2GP is the recommended model for complex enterprise implementations with multiple teams — but it is not appropriate for every situation. Smaller implementations, single-team projects, and orgs with highly intertwined metadata may have more overhead from package management than benefit. The decision to adopt 2GP should be made at programme initiation, not retrofitted mid-project.
What a Mature SFDX CI/CD Pipeline Looks Like
A mature Salesforce CI/CD pipeline built on SFDX typically includes these stages, automated end-to-end.
Developer push → Pull request: Developer pushes source changes to a feature branch and creates a pull request. The pipeline automatically creates a scratch org, deploys the feature branch source, runs unit tests, and runs a static code analysis (PMD/Code Analyser). PR cannot be merged if tests fail or code analysis detects critical issues.
Merge to develop → Integration sandbox deploy: Merged code is automatically deployed to the integration sandbox where integration tests run. This catches conflicts between features merged from multiple developers.

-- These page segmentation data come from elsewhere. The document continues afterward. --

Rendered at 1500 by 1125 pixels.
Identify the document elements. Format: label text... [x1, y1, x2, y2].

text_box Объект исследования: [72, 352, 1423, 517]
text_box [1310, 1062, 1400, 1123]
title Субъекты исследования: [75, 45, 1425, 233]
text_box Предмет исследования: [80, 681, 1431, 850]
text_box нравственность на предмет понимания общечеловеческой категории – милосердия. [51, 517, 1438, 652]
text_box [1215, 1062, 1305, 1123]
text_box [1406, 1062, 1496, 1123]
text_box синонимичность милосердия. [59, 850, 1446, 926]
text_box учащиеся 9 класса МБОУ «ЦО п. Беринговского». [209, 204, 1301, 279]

Release branch → UAT sandbox deploy: A release branch cut from develop is deployed to the UAT sandbox. Manual UAT testing happens here against the full data set.
Production deploy: After UAT sign-off, the release branch is deployed to production via the pipeline. No manual metadata deployments from a developer's machine — the pipeline is the only deployment mechanism.
Key Takeaways
- Salesforce DX inverts the development model: source control is the system of record, and the org is a deployed instance. This eliminates drift, enables automation, and makes deployments auditable.
- Source-driven development means every change flows source → org, never org → source as the primary direction. Teams that skip this cultural shift defeat the purpose of SFDX tooling.
- Scratch orgs are short-lived disposable environments created from source in minutes — appropriate for feature development and automated testing, not for UAT or integration testing.
- Second-Generation Packaging (2GP) provides modular, versioned metadata boundaries with explicit dependencies — recommended for complex enterprise multi-team implementations, not mandatory for every project.
- A mature SFDX CI/CD pipeline automates the full path from developer commit to production deploy, with automated tests, code analysis, and no manual deployments from developer machines.
- The delivery leader's litmus test: "Can you show me the last production deployment in your pipeline?" — the answer reveals whether SFDX practices are genuinely in use.
Test Your Understanding
1. A team has Salesforce CLI installed and uses SFDX commands, but developers still make changes directly in the integration sandbox and "retrieve" them to Git afterward. Are they practicing source-driven development?
2. A 15-person development team uses scratch orgs for feature development. After 3 months they find they frequently hit "maximum active scratch orgs" errors. What is the cause and fix?
3. At what project stage should the decision to use Second-Generation Packaging (2GP) be made for a large enterprise implementation?